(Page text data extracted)

####################

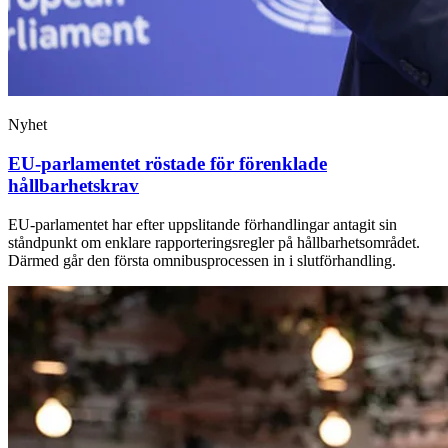
Nyhet
EU-parlamentet röstade för förenklade
hållbarhetskrav
EU-parlamentet har efter uppslitande förhandlingar antagit sin
ståndpunkt om enklare rapporteringsregler på hållbarhetsområdet.
Därmed går den första omnibusprocessen in i slutförhandling.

####################

**Exercise directions**
Retype every line of text in the records above without any changes, and leave the pictures out of your answer.

**Exercise solution**
Nyhet
EU-parlamentet röstade för förenklade
hållbarhetskrav
EU-parlamentet har efter uppslitande förhandlingar antagit sin
ståndpunkt om enklare rapporteringsregler på hållbarhetsområdet.
Därmed går den första omnibusprocessen in i slutförhandling.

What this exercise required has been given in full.